The Marriage Campaign

A Rake’s Redemption

A Scandalous Journey

Twist of Fate

 
Twin Peril by Susannah Carleton
(Signet Regency, $4.99, G) ISBN 0-451-21588-5
****
Twin Peril is the fourth entry in Susannah Carleton’s experiment with related books detailing the romantic escapades of a group of musical young ladies known as “The Six.” The first two stories took place in a parallel time frame, as do this story and its predecessor, A Rake’s Redemption. At the end of the previous book, I hoped to see the Duke of Fairfax and Lady Deborah Woodhurst in their own story, and Ms. Carleton has cheerfully obliged.

Michael Winslow, a rather quiet, unassuming type of man, is being hounded by his dowager grandmother to choose a bride and beget an heir. Michael knows his looks are average, though his fortune is vast, and he longs to meet a woman who can appreciate the man underneath the title of Duke. Lady Deborah Woodhurst has caught his eye, and in her presence, he feels comfortable and happy. Could she be the one?

Deborah is tired of being half of the famously beautiful Woodhurst Twins, and she longs to meet a man who can tell her apart from her sister, Diana. Michael Winslow, the attractive Duke of Fairfax, seems interested in her as a person, but does he really see her as an individual? Diana, meanwhile, is scheming to snare the Duke for herself as a grand matrimonial prize, and she’ll use any means to trap him. Even attempting to impersonate her sister.

Michael can tell the twins apart instantly, but decides to keep the knowledge to himself. This way, he reasons, he can get to know Deborah and see if she is as interested in him as he is in her. (This reasoning felt a little shaky, but I was willing to go with it.) Their shared love of music draws them together, and as Diana’s schemes edge toward nefarious, Michael is pushed into the role of hero, a role he never imagined himself fulfilling. Yet it’s one he gladly assumes to protect his ever-more-beloved Deborah.

Twin Peril is a quiet book, filled with conversation and detail. Readers looking for an action-packed story should keep on looking. But for a sweet young lady and a rather shy Duke, this framework fits perfectly. Deborah and Michael both want to be loved and appreciated for their personal qualities, and in order for them to discover each other, they need to spend time together – and the author makes sure they do.
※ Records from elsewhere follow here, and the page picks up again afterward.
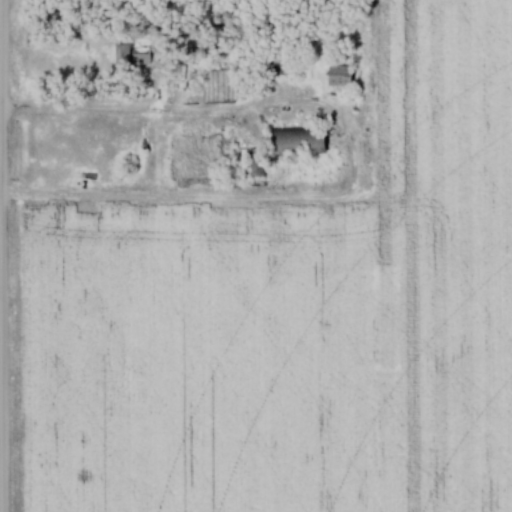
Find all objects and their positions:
building: (137, 57)
building: (281, 65)
building: (344, 77)
building: (302, 143)
road: (347, 155)
building: (255, 164)
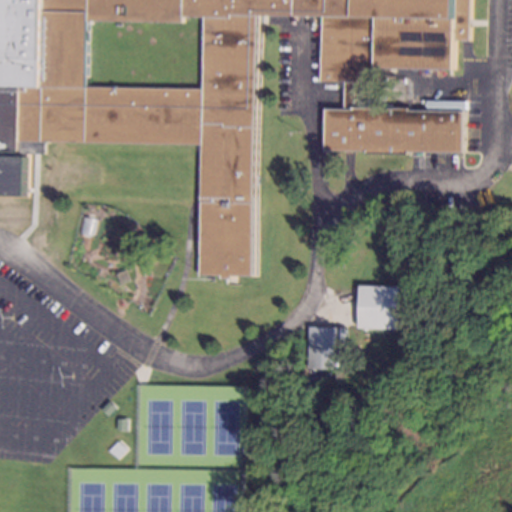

Their conversations during rides in the park, at balls, and in the music room of Michael’s town house deepen their relationship right before the reader’s eyes. By the time the book is halfway finished, you get the feeling that Michael could tell the twins apart in the dark, and he’s not going to let anything happen to his darling Deborah.

Sweet, gentle romance aside, there is what seems like a hundred secondary characters in the book. This is a problem that has plagued this series from the outset: counting their beaux, The Six make for twelve major characters. At times I couldn’t keep them straight. The author even kept a few of them offstage for this story, and it was still confusing at times.

But Michael and Deborah are such enjoyable characters, it was worth sifting through the cast to read their story. Diana is appropriately spoiled and nasty, and the comeuppances she gets deliver a satisfying punch. I can’t imagine the author trying to write her a story as a lead character, though, so perhaps this was her swan song. And Michael and Deborah deliver a surprising amount of heat under the surface, as he begins to court her with unexpected kisses and touches. It was fun to watch the shy exterior give way to a bit of daring as the Duke sets out to win his ladylove.

Twin Peril is an excellent example of a sweet Regency with a tight focus on the main romance. This is one for readers to savor.